I think it might be helpful to see if your substring is really unicode - two characters - or ascii

rule “Telegram-Gateway”
when
   Item Telegram_Gateway received update
then
   val String User = Telegram_Gateway.state.toString.split(’;’).get(0)
   val String Msg = Telegram_Gateway.state.toString.split(’;’).get(1)

   logInfo("Telegram-Gateway", "Msg chars: " + Msg.length)

   val String Timestring = now.toString("dd.MM.YY' 'HH:mm:ss")
   val String Message = "[" + Timestring + "] " + Msg

   logInfo("Telegram-Gateway", "User: " + User + " | Msg: " + Message)

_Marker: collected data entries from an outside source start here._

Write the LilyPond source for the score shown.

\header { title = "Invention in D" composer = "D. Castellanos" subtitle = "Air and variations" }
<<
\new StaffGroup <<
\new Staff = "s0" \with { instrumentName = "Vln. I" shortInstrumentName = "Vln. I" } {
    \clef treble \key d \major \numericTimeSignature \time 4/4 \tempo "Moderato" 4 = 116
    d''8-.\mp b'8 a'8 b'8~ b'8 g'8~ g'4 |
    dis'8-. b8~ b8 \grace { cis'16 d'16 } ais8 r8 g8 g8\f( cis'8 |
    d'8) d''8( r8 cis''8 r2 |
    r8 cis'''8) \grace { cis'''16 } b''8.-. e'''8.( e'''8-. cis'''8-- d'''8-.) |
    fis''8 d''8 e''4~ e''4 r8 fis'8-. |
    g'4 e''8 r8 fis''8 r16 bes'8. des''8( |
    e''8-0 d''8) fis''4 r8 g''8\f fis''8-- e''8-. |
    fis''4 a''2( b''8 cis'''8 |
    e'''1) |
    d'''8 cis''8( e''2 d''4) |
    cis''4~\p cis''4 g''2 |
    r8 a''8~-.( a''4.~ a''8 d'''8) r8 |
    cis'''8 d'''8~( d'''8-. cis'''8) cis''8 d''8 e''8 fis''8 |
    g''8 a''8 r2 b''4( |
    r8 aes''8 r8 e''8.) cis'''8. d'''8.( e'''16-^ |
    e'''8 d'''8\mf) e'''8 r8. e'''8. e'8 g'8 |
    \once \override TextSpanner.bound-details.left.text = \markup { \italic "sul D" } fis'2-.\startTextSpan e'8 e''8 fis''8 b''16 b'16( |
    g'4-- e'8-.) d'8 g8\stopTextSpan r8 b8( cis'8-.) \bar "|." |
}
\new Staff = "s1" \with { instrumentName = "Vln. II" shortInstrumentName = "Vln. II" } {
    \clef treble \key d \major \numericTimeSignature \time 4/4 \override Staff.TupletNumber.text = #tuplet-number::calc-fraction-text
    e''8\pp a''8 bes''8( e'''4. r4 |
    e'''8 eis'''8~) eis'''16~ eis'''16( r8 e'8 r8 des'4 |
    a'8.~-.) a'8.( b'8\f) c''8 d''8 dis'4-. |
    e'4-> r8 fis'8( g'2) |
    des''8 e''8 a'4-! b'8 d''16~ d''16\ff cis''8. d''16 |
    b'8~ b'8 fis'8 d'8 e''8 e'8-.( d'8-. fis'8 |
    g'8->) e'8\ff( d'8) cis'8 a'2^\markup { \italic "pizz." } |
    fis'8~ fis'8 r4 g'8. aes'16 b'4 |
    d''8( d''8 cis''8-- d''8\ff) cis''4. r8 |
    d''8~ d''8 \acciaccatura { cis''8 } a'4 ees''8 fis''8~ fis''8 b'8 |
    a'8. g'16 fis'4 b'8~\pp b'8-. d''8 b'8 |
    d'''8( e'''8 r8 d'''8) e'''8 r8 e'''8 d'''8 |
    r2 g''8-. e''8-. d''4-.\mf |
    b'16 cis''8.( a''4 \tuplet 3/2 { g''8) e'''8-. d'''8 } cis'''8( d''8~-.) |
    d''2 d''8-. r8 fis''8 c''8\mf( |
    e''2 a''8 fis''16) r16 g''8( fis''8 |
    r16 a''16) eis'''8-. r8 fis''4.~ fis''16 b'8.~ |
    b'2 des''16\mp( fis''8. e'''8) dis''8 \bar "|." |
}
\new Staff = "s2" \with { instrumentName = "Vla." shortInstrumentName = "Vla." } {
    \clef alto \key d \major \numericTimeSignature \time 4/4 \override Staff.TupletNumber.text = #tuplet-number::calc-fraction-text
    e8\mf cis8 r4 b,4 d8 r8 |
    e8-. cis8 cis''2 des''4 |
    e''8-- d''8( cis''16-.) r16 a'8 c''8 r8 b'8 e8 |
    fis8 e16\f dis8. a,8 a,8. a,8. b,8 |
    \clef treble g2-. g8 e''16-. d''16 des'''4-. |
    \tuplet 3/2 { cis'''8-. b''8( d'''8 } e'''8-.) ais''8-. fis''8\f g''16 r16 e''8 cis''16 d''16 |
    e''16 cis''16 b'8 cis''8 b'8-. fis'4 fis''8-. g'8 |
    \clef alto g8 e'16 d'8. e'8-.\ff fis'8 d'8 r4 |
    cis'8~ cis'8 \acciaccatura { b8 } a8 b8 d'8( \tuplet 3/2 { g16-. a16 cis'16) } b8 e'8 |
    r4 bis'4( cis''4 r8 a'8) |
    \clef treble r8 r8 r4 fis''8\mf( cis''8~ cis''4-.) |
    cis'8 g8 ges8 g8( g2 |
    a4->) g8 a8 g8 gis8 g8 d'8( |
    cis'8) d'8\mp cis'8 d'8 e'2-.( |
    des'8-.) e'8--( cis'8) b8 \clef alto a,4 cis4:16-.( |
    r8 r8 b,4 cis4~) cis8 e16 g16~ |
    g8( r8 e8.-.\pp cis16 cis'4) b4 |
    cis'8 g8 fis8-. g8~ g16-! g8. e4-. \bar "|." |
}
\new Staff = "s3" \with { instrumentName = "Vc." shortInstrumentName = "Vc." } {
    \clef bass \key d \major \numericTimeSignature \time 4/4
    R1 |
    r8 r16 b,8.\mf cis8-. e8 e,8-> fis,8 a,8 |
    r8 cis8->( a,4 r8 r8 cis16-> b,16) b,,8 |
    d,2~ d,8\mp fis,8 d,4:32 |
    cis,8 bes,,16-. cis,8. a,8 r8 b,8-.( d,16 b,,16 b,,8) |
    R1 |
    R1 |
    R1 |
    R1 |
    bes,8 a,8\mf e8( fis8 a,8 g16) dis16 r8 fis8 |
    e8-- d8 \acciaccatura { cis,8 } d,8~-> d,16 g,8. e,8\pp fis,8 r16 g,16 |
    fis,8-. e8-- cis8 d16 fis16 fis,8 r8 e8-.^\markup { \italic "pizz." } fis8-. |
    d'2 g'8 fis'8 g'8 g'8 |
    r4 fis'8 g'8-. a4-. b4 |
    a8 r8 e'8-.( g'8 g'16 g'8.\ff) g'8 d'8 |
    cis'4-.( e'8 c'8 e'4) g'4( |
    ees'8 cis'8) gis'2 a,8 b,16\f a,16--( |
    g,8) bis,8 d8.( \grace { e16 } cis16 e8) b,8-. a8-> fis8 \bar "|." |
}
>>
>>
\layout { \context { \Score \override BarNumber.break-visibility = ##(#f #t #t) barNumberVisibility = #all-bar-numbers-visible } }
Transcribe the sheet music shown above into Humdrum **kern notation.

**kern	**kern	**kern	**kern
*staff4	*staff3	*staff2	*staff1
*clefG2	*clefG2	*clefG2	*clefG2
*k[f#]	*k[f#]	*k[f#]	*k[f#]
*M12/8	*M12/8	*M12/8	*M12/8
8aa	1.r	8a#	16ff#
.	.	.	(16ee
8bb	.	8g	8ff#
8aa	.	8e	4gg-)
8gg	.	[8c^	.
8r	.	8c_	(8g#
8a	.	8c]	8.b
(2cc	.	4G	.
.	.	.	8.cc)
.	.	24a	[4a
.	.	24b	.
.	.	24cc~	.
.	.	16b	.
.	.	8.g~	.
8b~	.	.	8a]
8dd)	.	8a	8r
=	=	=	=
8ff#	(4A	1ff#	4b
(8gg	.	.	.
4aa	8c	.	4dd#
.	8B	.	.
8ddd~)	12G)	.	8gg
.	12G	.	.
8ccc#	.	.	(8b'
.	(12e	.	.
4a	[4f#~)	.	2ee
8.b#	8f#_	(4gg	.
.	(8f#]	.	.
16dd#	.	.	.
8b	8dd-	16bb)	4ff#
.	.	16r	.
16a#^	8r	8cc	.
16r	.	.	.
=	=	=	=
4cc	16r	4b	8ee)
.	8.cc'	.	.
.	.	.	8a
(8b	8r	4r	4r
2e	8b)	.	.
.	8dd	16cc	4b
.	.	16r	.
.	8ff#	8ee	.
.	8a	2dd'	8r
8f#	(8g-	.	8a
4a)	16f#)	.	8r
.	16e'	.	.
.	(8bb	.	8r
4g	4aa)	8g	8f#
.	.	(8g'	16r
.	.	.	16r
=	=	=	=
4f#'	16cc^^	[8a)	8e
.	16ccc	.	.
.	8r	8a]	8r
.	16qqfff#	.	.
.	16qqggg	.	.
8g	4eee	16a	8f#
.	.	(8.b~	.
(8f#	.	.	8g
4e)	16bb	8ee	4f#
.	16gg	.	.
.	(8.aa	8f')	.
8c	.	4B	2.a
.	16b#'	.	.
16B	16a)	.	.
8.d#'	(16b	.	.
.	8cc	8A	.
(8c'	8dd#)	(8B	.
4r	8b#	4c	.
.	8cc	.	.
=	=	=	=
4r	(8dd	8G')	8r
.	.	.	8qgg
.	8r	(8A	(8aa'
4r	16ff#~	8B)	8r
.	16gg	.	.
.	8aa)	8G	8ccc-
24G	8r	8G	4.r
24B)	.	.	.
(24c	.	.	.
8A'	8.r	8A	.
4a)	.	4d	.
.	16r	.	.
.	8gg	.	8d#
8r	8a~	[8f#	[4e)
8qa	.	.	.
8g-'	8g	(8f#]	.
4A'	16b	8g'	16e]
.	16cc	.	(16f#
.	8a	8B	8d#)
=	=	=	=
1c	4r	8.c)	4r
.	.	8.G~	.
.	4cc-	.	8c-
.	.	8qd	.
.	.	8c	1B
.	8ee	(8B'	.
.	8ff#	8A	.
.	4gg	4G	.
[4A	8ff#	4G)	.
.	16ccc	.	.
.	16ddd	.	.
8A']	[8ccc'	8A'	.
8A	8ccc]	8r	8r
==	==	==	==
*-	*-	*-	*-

   sendTelegram(User, Message)
   Thread::sleep(500)
   sendTelegram("userxxx", "[" + Timestring + "] " + "\ud83d\udd12")

end

WOPR · November 22, 2019, 3:37pm

Sorry for the late reply.
I modified my rule. Sleeping for 500ms does not change anything. My string is interpreted as ascii:

2019-11-22 16:31:14.950 [INFO ] [rthome.model.script.Telegram-Gateway] - Msg chars: 12
2019-11-22 16:31:14.951 [INFO ] [rthome.model.script.Telegram-Gateway] - User: userxxx | Msg: [22.11.19 16:31:14] \ud83d\udd12

But why is that important as the hardcoded emoji is also entered as ascii?

Kidn regards

rossko57 · November 22, 2019, 4:37pm

Whatever parses
sendTelegram( ... + "\ud83d\udd12")
actually parses it I suspect, it reads character \ character u character d etc. and ends up with a string containing two unicode characters.

The string manipulation results in a string containing 12 chars, \ u d etc. which looks like "\ud83d\udd12" of course but is not unicode.

I appears if you give sendTelegram(someString) a string variable, it uses the string as it is.
If however you give sendTelegram("literal") a string literal, something (and I’m guessing it is rules DSL not the command) parses the literal, where it recognises and encodes the unicode.

What you would like is an encodeStringAsUnicode function to work on your string before passing to telegram. Sounds simple, but I’ve no idea how to do that.